[What to produce] Your task is to repeat exactly the lines below between the line holding "right shoulder: (559, 198)" and the line holding "right elbow: (794, 237)", inclusive, and only those.

[Input data]
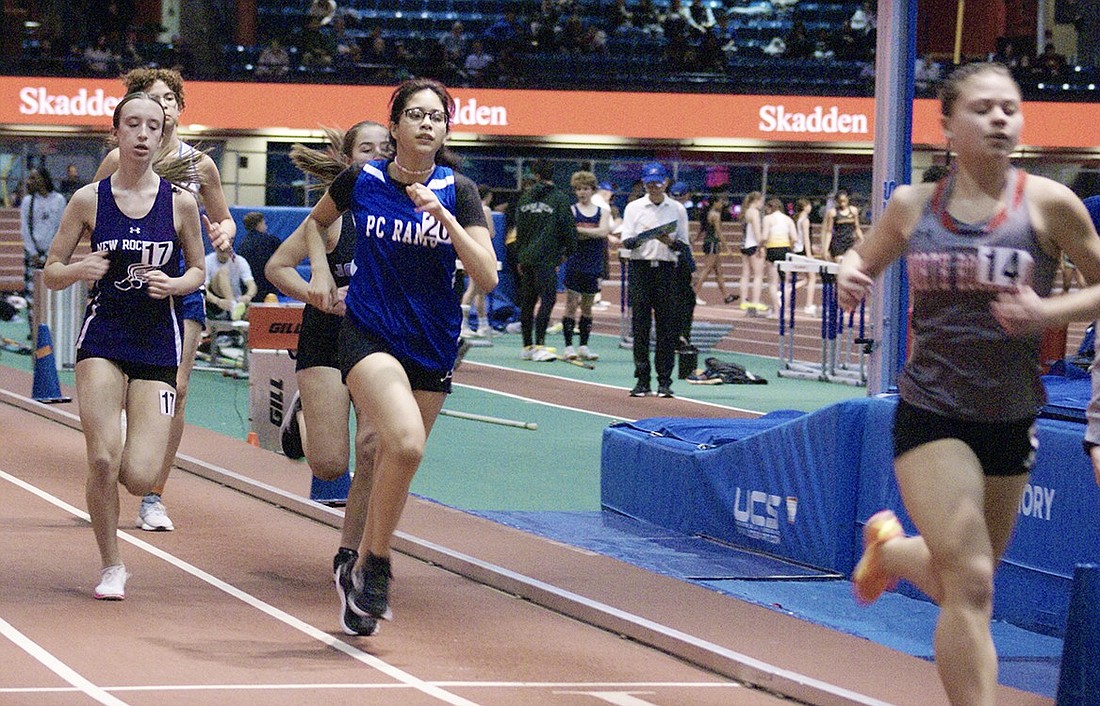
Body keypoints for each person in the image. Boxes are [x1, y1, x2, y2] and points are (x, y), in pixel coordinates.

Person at [837, 62, 1100, 706]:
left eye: (1009, 108)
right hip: (932, 412)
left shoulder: (1048, 203)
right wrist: (850, 275)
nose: (1000, 119)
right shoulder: (911, 207)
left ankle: (895, 555)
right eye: (983, 109)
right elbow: (860, 258)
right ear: (948, 124)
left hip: (1011, 416)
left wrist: (1049, 313)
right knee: (975, 583)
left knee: (963, 579)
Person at [302, 79, 496, 636]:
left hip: (432, 343)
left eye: (437, 116)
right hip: (369, 334)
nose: (427, 124)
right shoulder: (360, 181)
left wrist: (446, 217)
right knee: (403, 440)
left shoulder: (460, 189)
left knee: (395, 457)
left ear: (445, 129)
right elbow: (316, 224)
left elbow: (485, 276)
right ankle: (378, 562)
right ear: (395, 127)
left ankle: (355, 562)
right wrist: (319, 273)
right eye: (415, 114)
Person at [42, 92, 206, 600]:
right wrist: (78, 269)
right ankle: (112, 565)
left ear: (161, 136)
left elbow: (199, 270)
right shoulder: (89, 199)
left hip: (158, 343)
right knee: (101, 460)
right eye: (131, 124)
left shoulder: (180, 202)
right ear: (115, 134)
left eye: (151, 126)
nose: (140, 134)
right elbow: (50, 271)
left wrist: (175, 285)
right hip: (104, 338)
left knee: (139, 476)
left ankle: (141, 465)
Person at [93, 67, 236, 533]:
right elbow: (92, 213)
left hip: (180, 290)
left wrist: (222, 236)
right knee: (118, 392)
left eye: (169, 99)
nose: (163, 106)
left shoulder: (201, 166)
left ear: (178, 108)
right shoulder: (117, 160)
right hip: (123, 292)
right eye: (153, 99)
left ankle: (153, 493)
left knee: (177, 387)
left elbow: (224, 219)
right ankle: (107, 460)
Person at [266, 119, 392, 636]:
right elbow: (277, 267)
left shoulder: (402, 214)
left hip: (380, 342)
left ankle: (352, 558)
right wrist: (315, 289)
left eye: (385, 149)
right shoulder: (331, 218)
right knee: (329, 463)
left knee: (371, 448)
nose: (377, 156)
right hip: (325, 339)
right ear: (346, 158)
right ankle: (301, 415)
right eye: (366, 149)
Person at [620, 161, 690, 398]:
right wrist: (643, 237)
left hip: (666, 269)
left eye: (657, 183)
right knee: (640, 325)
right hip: (640, 267)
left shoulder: (677, 209)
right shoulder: (634, 208)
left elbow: (683, 243)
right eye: (649, 183)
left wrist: (667, 240)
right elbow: (626, 240)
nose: (653, 187)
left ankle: (664, 381)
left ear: (666, 182)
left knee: (666, 327)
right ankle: (642, 379)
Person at [514, 158, 576, 362]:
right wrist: (566, 253)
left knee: (528, 301)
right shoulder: (559, 198)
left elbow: (519, 229)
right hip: (547, 257)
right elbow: (568, 228)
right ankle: (539, 344)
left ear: (536, 175)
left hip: (526, 257)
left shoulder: (524, 198)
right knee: (548, 300)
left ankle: (526, 346)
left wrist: (519, 256)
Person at [560, 170, 611, 361]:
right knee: (571, 305)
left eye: (586, 189)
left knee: (588, 307)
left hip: (594, 264)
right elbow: (570, 234)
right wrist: (592, 232)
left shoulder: (602, 211)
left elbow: (603, 232)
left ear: (592, 190)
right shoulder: (571, 210)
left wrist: (580, 231)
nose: (582, 192)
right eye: (579, 189)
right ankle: (568, 346)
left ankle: (583, 345)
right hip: (575, 263)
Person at [20, 167, 67, 304]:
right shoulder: (28, 201)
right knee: (32, 295)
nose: (30, 181)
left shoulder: (59, 200)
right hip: (33, 254)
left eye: (33, 178)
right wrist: (33, 253)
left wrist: (50, 253)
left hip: (53, 253)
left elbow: (61, 228)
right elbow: (25, 229)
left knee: (52, 292)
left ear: (43, 179)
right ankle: (33, 324)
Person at [461, 185, 497, 338]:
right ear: (488, 196)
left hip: (470, 250)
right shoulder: (485, 210)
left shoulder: (469, 209)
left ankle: (483, 324)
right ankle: (462, 324)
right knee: (472, 289)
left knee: (480, 291)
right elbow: (491, 232)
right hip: (482, 252)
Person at [692, 191, 736, 306]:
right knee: (707, 270)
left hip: (711, 243)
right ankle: (694, 294)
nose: (722, 204)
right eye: (720, 202)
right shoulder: (715, 215)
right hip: (712, 244)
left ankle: (726, 296)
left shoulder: (708, 213)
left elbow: (702, 229)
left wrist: (695, 239)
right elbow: (719, 232)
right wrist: (728, 248)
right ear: (715, 202)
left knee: (719, 271)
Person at [762, 197, 797, 318]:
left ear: (770, 207)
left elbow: (765, 236)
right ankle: (784, 312)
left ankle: (777, 312)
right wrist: (790, 247)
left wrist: (761, 246)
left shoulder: (768, 219)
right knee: (785, 283)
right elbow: (794, 237)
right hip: (785, 249)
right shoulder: (788, 219)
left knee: (773, 283)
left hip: (772, 248)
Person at [235, 212, 281, 302]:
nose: (266, 226)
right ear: (259, 224)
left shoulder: (242, 244)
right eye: (264, 223)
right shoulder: (270, 240)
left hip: (246, 288)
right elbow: (284, 252)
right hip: (267, 287)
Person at [204, 246, 256, 321]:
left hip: (238, 301)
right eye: (221, 250)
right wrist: (217, 301)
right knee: (223, 272)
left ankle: (234, 308)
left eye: (226, 249)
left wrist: (248, 296)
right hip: (216, 303)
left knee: (253, 309)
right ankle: (233, 306)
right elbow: (203, 290)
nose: (223, 252)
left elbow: (251, 284)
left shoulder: (239, 261)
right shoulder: (207, 261)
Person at [737, 191, 767, 314]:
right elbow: (756, 231)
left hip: (744, 245)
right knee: (758, 275)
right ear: (757, 200)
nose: (762, 205)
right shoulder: (755, 213)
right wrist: (761, 245)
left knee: (745, 274)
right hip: (753, 245)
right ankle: (755, 301)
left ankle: (743, 301)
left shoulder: (745, 212)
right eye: (762, 202)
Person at [821, 188, 863, 261]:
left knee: (850, 263)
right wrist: (825, 249)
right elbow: (829, 231)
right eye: (840, 202)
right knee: (840, 262)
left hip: (849, 242)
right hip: (838, 242)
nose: (842, 204)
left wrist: (862, 241)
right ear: (837, 201)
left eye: (844, 201)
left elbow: (857, 228)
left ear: (848, 199)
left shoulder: (853, 211)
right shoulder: (833, 212)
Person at [794, 197, 818, 315]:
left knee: (807, 278)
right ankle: (808, 305)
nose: (810, 207)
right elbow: (806, 238)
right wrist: (809, 254)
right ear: (805, 207)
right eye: (809, 205)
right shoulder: (805, 220)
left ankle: (785, 292)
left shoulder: (798, 219)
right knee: (812, 278)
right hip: (803, 251)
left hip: (799, 249)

[Response to the exercise]
right shoulder: (559, 198)
left elbow: (519, 229)
right hip: (547, 257)
right elbow: (568, 228)
right ankle: (539, 344)
left ear: (536, 175)
left hip: (526, 257)
left shoulder: (524, 198)
right knee: (548, 300)
left ankle: (526, 346)
left wrist: (519, 256)
Person at [560, 170, 611, 361]:
right knee: (571, 305)
left eye: (586, 189)
left knee: (588, 307)
left hip: (594, 264)
right elbow: (570, 234)
right wrist: (592, 232)
left shoulder: (602, 211)
left elbow: (603, 232)
left ear: (592, 190)
right shoulder: (571, 210)
left wrist: (580, 231)
nose: (582, 192)
right eye: (579, 189)
right ankle: (568, 346)
left ankle: (583, 345)
right hip: (575, 263)
Person at [20, 167, 67, 304]:
right shoulder: (28, 201)
right knee: (32, 295)
nose: (30, 181)
left shoulder: (59, 200)
right hip: (33, 254)
left eye: (33, 178)
right wrist: (33, 253)
left wrist: (50, 253)
left hip: (53, 253)
left elbow: (61, 228)
right elbow: (25, 229)
left knee: (52, 292)
left ear: (43, 179)
right ankle: (33, 324)
Person at [461, 185, 497, 338]:
right ear: (488, 196)
left hip: (470, 250)
right shoulder: (485, 210)
left shoulder: (469, 209)
left ankle: (483, 324)
right ankle: (462, 324)
right knee: (472, 289)
left knee: (480, 291)
right elbow: (491, 232)
right hip: (482, 252)
Person at [692, 191, 736, 306]:
right knee: (707, 270)
left hip: (711, 243)
right ankle: (694, 294)
nose: (722, 204)
right eye: (720, 202)
right shoulder: (715, 215)
right hip: (712, 244)
left ankle: (726, 296)
left shoulder: (708, 213)
left elbow: (702, 229)
left wrist: (695, 239)
right elbow: (719, 232)
right wrist: (728, 248)
right ear: (715, 202)
left knee: (719, 271)
Person at [762, 197, 797, 318]:
left ear: (770, 207)
left elbow: (765, 236)
right ankle: (784, 312)
left ankle: (777, 312)
right wrist: (790, 247)
left wrist: (761, 246)
left shoulder: (768, 219)
right knee: (785, 283)
right elbow: (794, 237)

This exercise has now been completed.